Simulated Author's Rebuttal

2 responses · 0 unresolved

We thank the referee for the constructive feedback on our manuscript. We address each major comment below and will revise the paper to strengthen the empirical support for our claims.

read point-by-point responses
  1. Referee: [§3] Abstract and §3 (VL pretraining strategy): The claim that the early-integration pretraining 'ensures the preservation of LLM capabilities' and yields 'robust performance on language-centric benchmarks' is load-bearing for the no-trade-off assertion. The manuscript reports only final VL-model scores; without side-by-side tables comparing the 1.3B/7B DeepSeek-VL variants to the unmodified DeepSeek-LLM baselines on identical language tasks (e.g., MMLU, GSM8K), the effectiveness of the strategy in managing vision-language competition cannot be verified.

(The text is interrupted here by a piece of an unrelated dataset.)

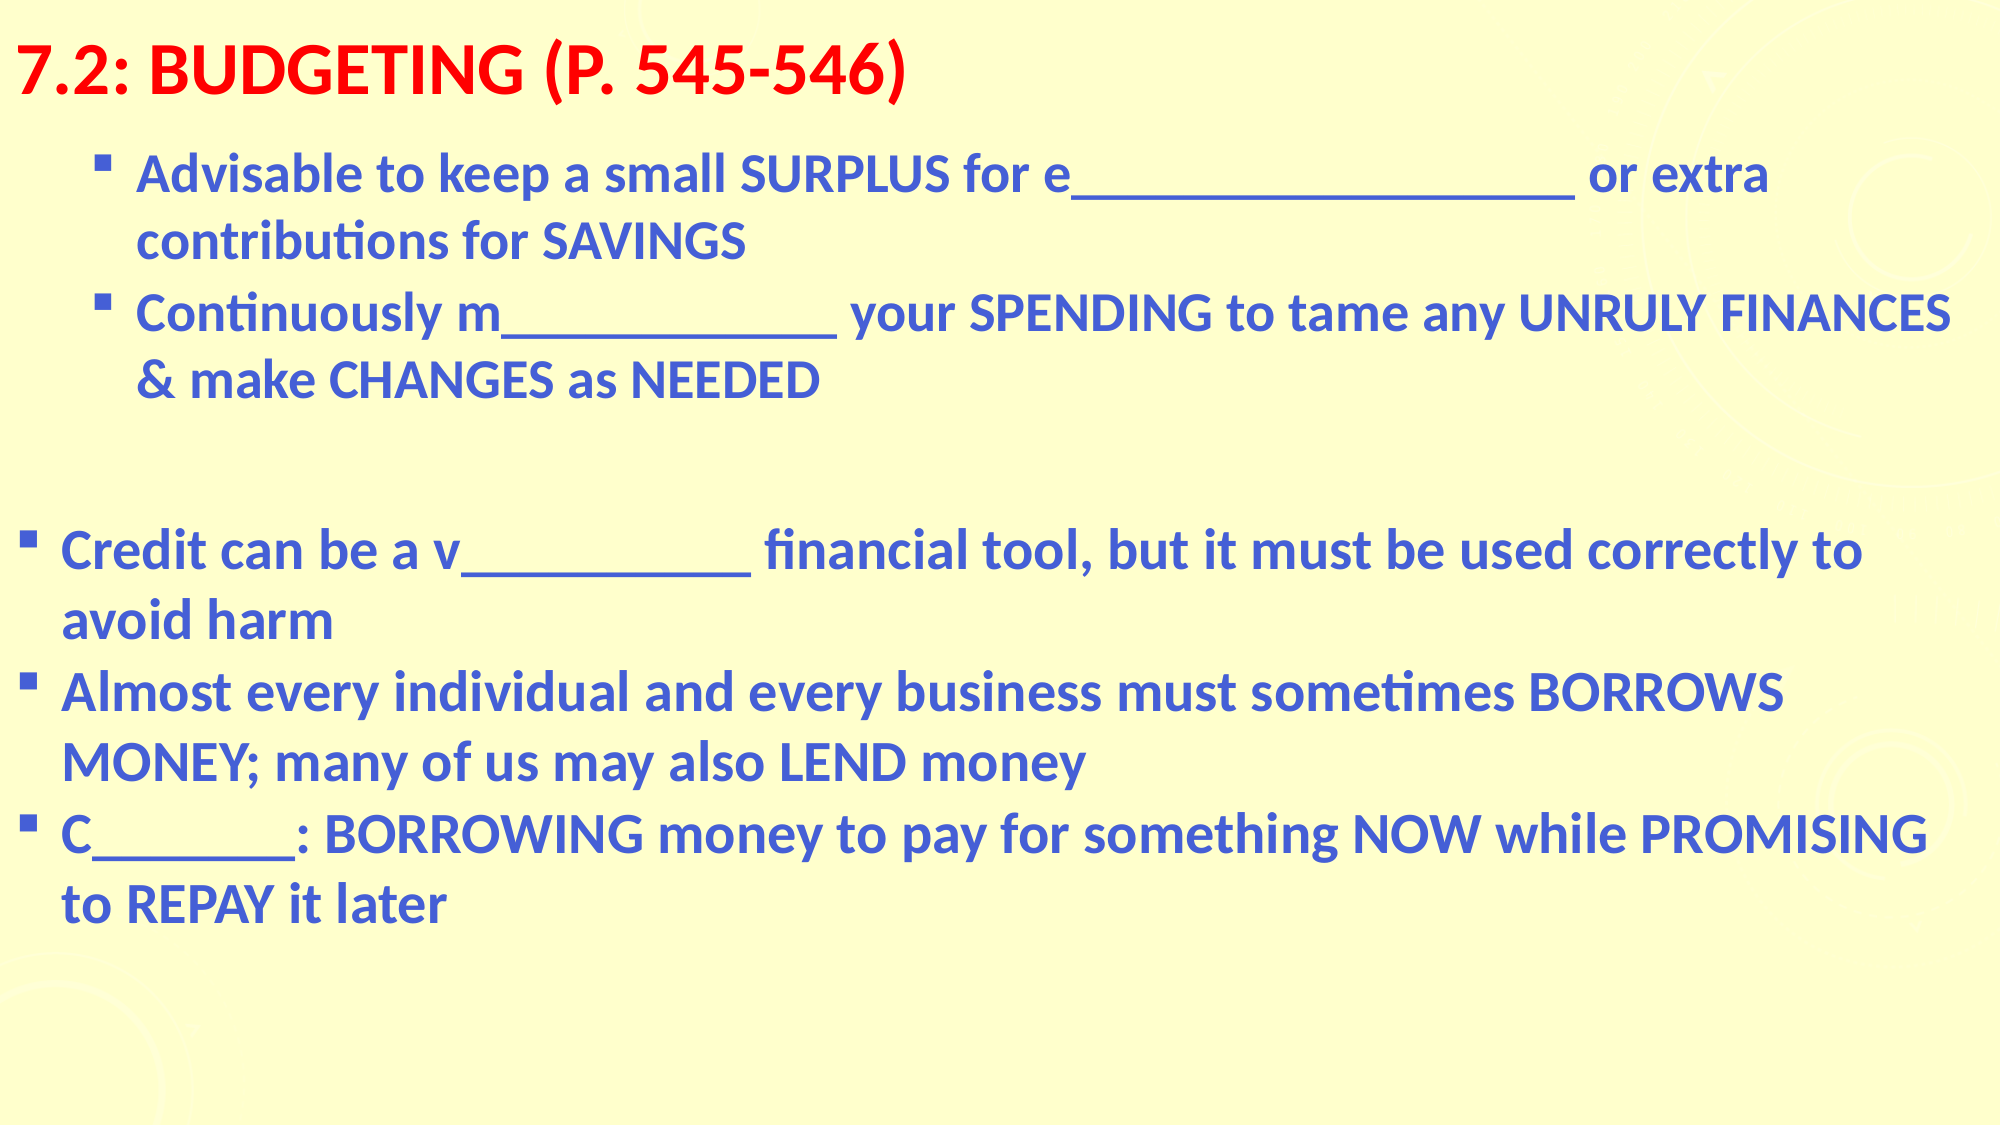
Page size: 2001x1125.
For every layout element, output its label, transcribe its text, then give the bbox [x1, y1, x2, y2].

    Authors: We agree that direct side-by-side comparisons to the base DeepSeek-LLM models on language-only benchmarks would provide clearer evidence for the effectiveness of our early-integration pretraining strategy. We will add a dedicated table in the revised manuscript reporting results on MMLU, GSM8K, and similar tasks for both the 1.3B and 7B DeepSeek-VL models alongside the unmodified DeepSeek-LLM baselines. revision: yes

  2. Referee: [§4] §4 (Experiments and benchmarks): The abstract asserts 'state-of-the-art or competitive performance across a wide range of visual-language benchmarks at the same model size.' The reported numbers must be accompanied by explicit model-size-matched baselines (e.g., LLaVA-1.5-7B, Qwen-VL-7B) and ablation results isolating the contribution of the hybrid encoder and the use-case instruction dataset; otherwise the superiority claim rests on incomplete controls.

    Authors: The experiments section already includes comparisons against size-matched models such as LLaVA-1.5-7B and Qwen-VL-7B on the reported VL benchmarks. To address the request for stronger controls, we will explicitly annotate all tables with model sizes and add ablation studies that isolate the impact of the hybrid vision encoder and the use-case taxonomy instruction dataset. revision: yes

Circularity Check

0 steps flagged

No significant circularity: empirical model development with external benchmark validation

full rationale

The paper presents an empirical vision-language model (DeepSeek-VL) whose central claims rest on reported benchmark scores and user-experience improvements from instruction tuning on a constructed dataset. No mathematical derivations, equations, or predictions are present that could reduce to fitted parameters or self-definitions by construction. The described pretraining strategy, hybrid encoder, and data curation are design choices justified by practical considerations and external evaluations rather than internal circular logic. Self-citations, if any, are not load-bearing for the performance claims, which are falsifiable against public benchmarks. This is a standard model-release paper whose validity hinges on reproducibility of the reported numbers, not on any derivation chain.

Axiom & Free-Parameter Ledger

0 free parameters · 0 axioms · 0 invented entities

Abstract does not enumerate specific free parameters, axioms, or invented entities; central claims depend on empirical outcomes from data selection and training procedures whose details are not provided.